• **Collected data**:
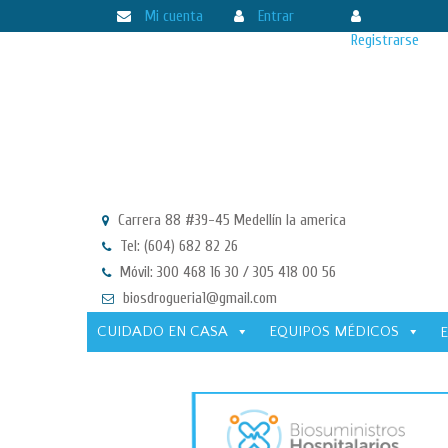
Mi cuenta
Entrar
Registrarse
Carrera 88 #39-45 Medellín la america
Tel: (604) 682 82 26
Móvil: 300 468 16 30 / 305 418 00 56
biosdrogueria1@gmail.com
CUIDADO EN CASA
EQUIPOS MÉDICOS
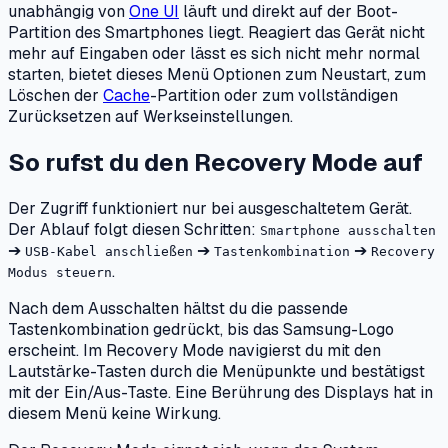
unabhängig von
One UI
läuft und direkt auf der Boot-
Partition des Smartphones liegt. Reagiert das Gerät nicht
mehr auf Eingaben oder lässt es sich nicht mehr normal
starten, bietet dieses Menü Optionen zum Neustart, zum
Löschen der
Cache
-Partition oder zum vollständigen
Zurücksetzen auf Werkseinstellungen.
So rufst du den Recovery Mode auf
Der Zugriff funktioniert nur bei ausgeschaltetem Gerät.
Der Ablauf folgt diesen Schritten:
Smartphone ausschalten
➔
➔
➔
USB-Kabel anschließen
Tastenkombination
Recovery
.
Modus steuern
Nach dem Ausschalten hältst du die passende
Tastenkombination gedrückt, bis das Samsung-Logo
erscheint. Im Recovery Mode navigierst du mit den
Lautstärke-Tasten durch die Menüpunkte und bestätigst
mit der Ein/Aus-Taste. Eine Berührung des Displays hat in
diesem Menü keine Wirkung.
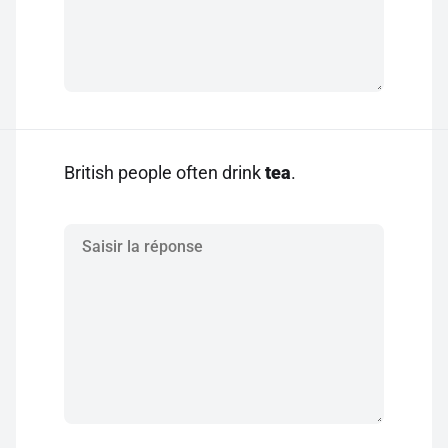
British people often drink
tea
.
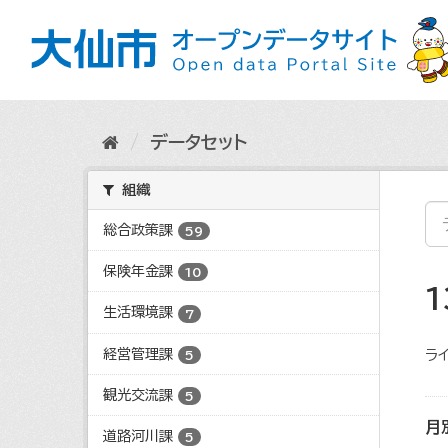
ス
キ
ッ
プ
し
て
内
データセット
容
へ
組織
総合政策課
59
保険年金課
10
生活環境課
7
経営管理課
ライ
5
観光交流課
5
月
道路河川課
5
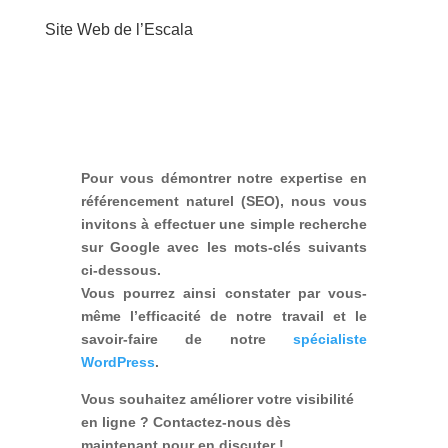
Site Web de l’Escala
Pour vous démontrer notre expertise en
référencement naturel (SEO), nous vous
invitons à effectuer une simple recherche
sur Google avec les mots-clés suivants
ci-dessous.
Vous pourrez ainsi constater par vous-
même l’efficacité de notre travail et le
savoir-faire de notre
spécialiste
WordPress
.
Vous souhaitez améliorer votre visibilité
en ligne ? Contactez-nous dès
maintenant pour en discuter !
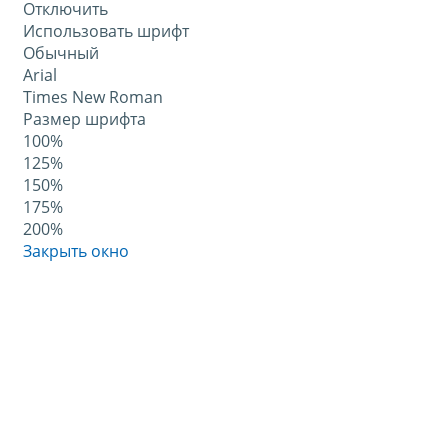
Отключить
Использовать шрифт
Обычный
Arial
Times New Roman
Размер шрифта
100%
125%
150%
175%
200%
Закрыть окно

• **BRIEF**:
The answer is a number alone: how many lines of the data contain the string "Tastenkombination"?

• **TASK RESULT**:
2